This time of year is for eating and gift giving among your neighbours, friends and family. If you haven’t already been eating mince pies, carolling and posting cards you will be soon enough!
The festive period brings joy for many. But it isn’t all merry. We’re thinking particularly about the planet. Take a moment to consider the $1 trillion spending spree and the 30% increase in waste. How can we retain the magic of the silly season without the waste? How can we do all of this a bit more sustainably?
Here are some links and ideas from our friends at Groundwork UK to help you make this a festive season that doesn’t cost the planet
Food and Drink
The Soil Association reckons a typical Christmas dinner racks up 49,000 miles in imported ingredients, equivalent to two journeys around the world. There’s also the mountains of waste. And the promotion of industrial farming methods … poor planet
What to do?
Be waste aware
Check out the Soil Association for local food providers and veg box schemes near you.
Going meat free this year? Here a recipe that’ll keep everybody happy: Cranberry and lentil bake – the perfect alternative to a gobbling turkey
Presents, Decorations and Christmas Cards
In place of wrapping paper which often cannot be recycled, why not try one of these alternatives? A beautifully tied scarf , a reusable cloth bag, or recyclable brown paper decorated with felt pens or ink stamps.
Lots of Christmas decorations are made from plastic, so why not make paper chains (hello 1980s nostalgia) from old magazines or buy some sari fabric bunting. You could also make decorations from salt dough or double up and make edible decorations.
Fancy hitting the shops? Here are some of our favourite stops for sustainable and ethical decorations: @papertreeuk do sprigs of mistletoe made from eco-friendly paper. @friends_earth have sets of cheery hand painted baubles made in Kashmir with environmentally friendly techniques and packaged in recycled card. @unicef market are selling gorgeous bells carved from weeping willow and festively decorated by Unicef supported craftsman Syed Izaz Hussein in India. @namasteuk wool felt snowmen look adorable on our tree.
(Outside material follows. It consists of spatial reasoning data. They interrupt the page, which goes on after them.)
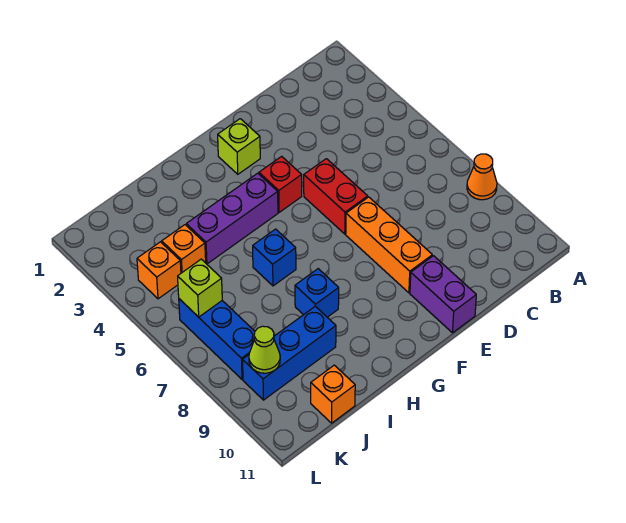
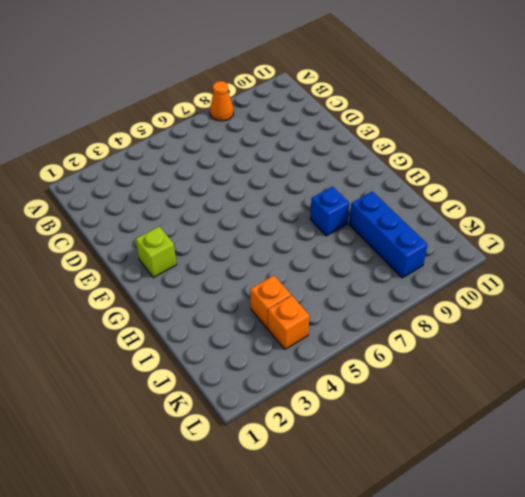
none -> red 1x2 brick [304,159,368,234]
none -> orange 1x3 brick [346,197,432,293]
none -> purple 1x2 brick [410,256,476,333]

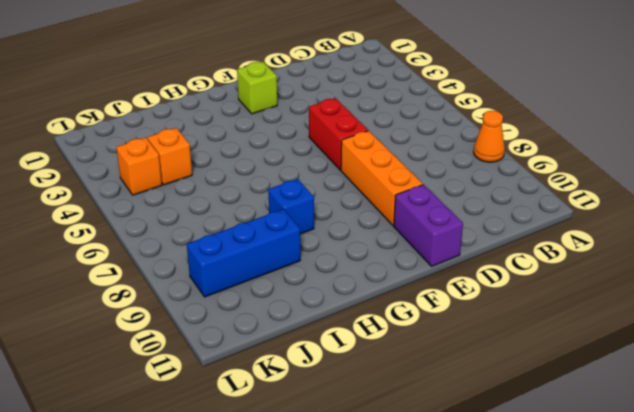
none -> red 1x1 brick [259,156,302,212]
none -> purple 1x3 brick [186,173,278,264]
none -> blue 1x1 brick [253,229,296,286]

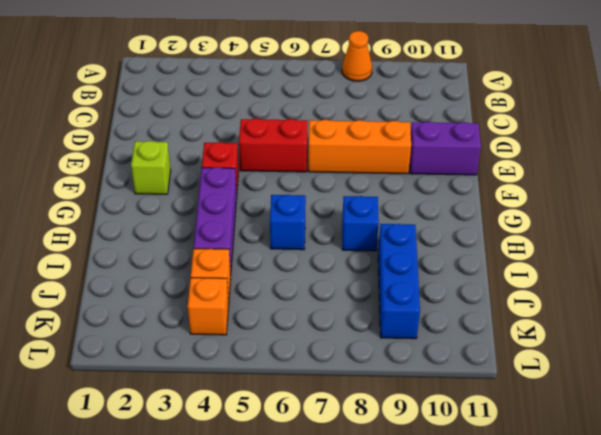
none -> orange 1x1 brick [311,365,355,423]
none -> blue 1x3 brick [179,299,255,379]
none -> lime 1x1 brick [178,259,222,317]

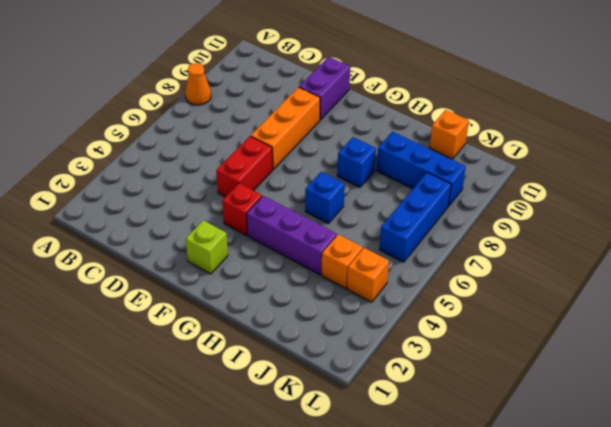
none -> lime 1x1 brick [178,259,222,317]
none -> lime 1x1 cone [249,326,280,373]

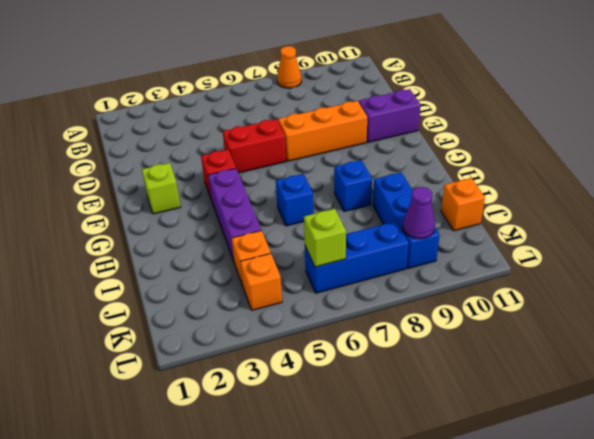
purple 1x1 cone [403,187,435,239] -> lime 1x1 cone [249,326,280,373]

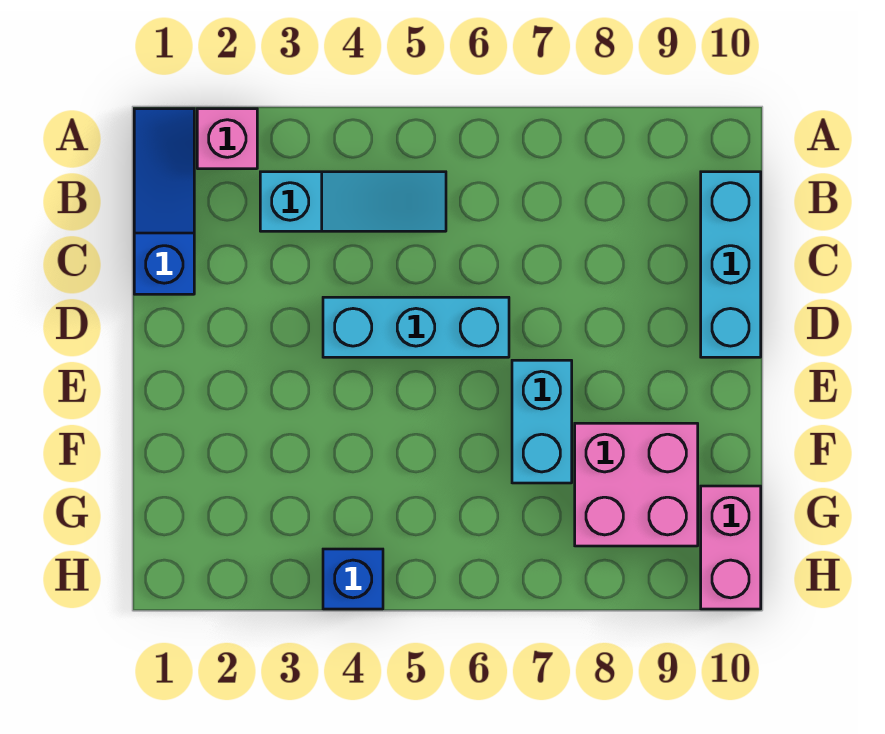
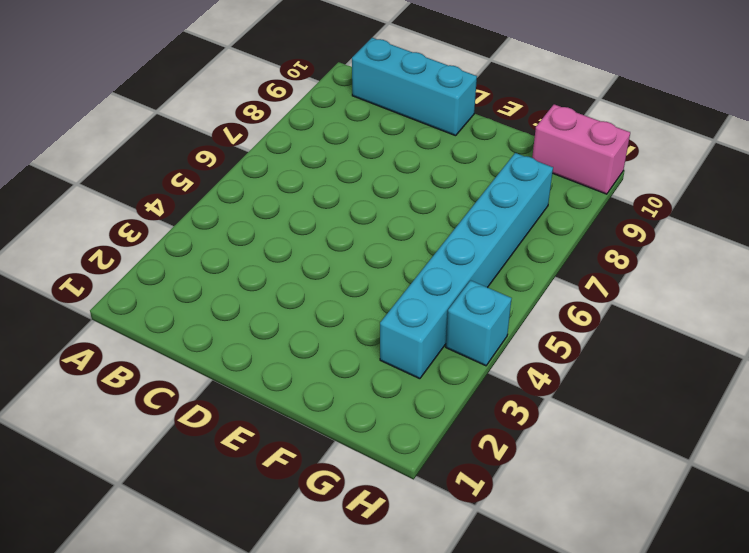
cyan 1x6 brick [380,153,553,379] -> pink 2x2 brick [575,423,698,546]
cyan 1x1 brick [446,280,512,366] -> blue 1x1 brick [323,549,383,609]
none -> blue 1x3 slope [134,109,194,294]
none -> pink 1x1 brick [197,109,257,169]

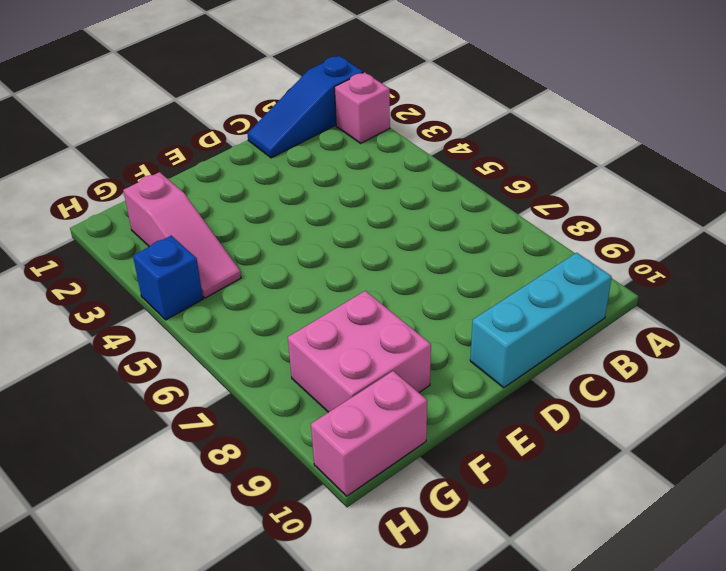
blue 1x3 slope [247,56,363,158] -> blue 1x3 slope turned to [134,109,194,294]
pink 1x3 slope [123,172,241,298] -> none
none -> cyan 1x3 slope [260,172,446,231]
none -> cyan 1x3 brick [323,297,509,357]

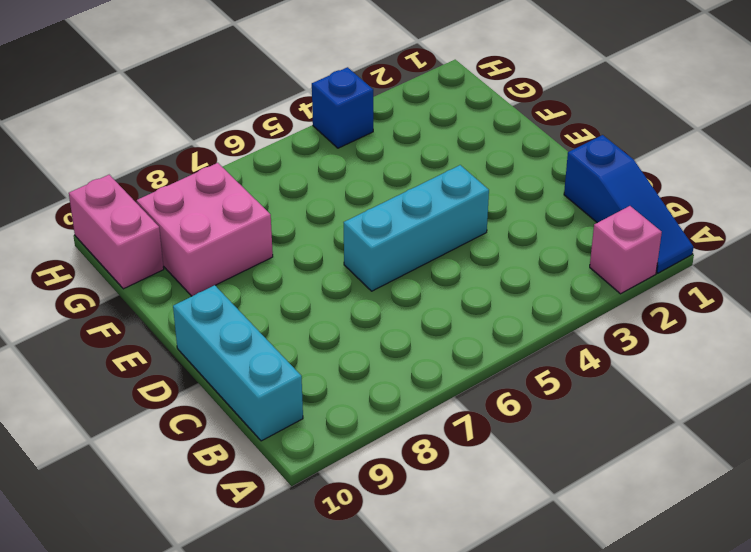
none -> cyan 1x3 slope [260,172,446,231]
none -> cyan 1x2 brick [512,360,572,483]

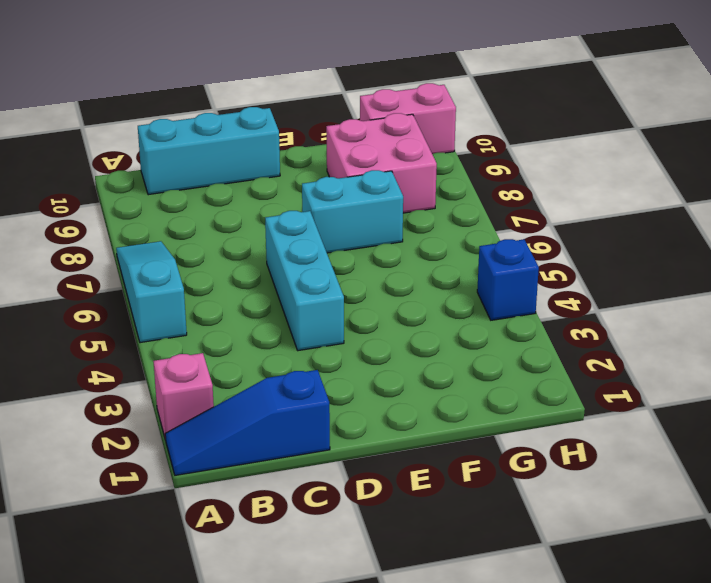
cyan 1x3 slope [116,241,187,343] -> cyan 1x3 slope moved to [260,172,446,231]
Made using trad needle felting methods, these are handmade from sheep’s wool in rural villages.
Don’t forget to recycle your Christmas cards by turning them into cards and decorations for next year. Check out some ideas here. And be sure to buy this year’s from your favourite charity.
Oh Christmas tree, oh Christmas tree! Where can I get you sustainably?
Remember that it takes 7 years to grow a 2m Christmas tree during which time it acts as a carbon sink, trapping CO2 and using ten times less resources than artificial tree factories. So (unless you can get creative with park-found twigs or plan to keep that artificial tree for a decade or more) head to a trusted tree farmer. For extra green points buy a potted specimen to plant out after the big day.
Once you’re done with your tree, there are plenty of schemes which will help you to recycle it. Whatever you do, don’t leave your tree on the side of the street. Check out your local council
Happy tree hunting! Hope you have a wonderful, sustainable season.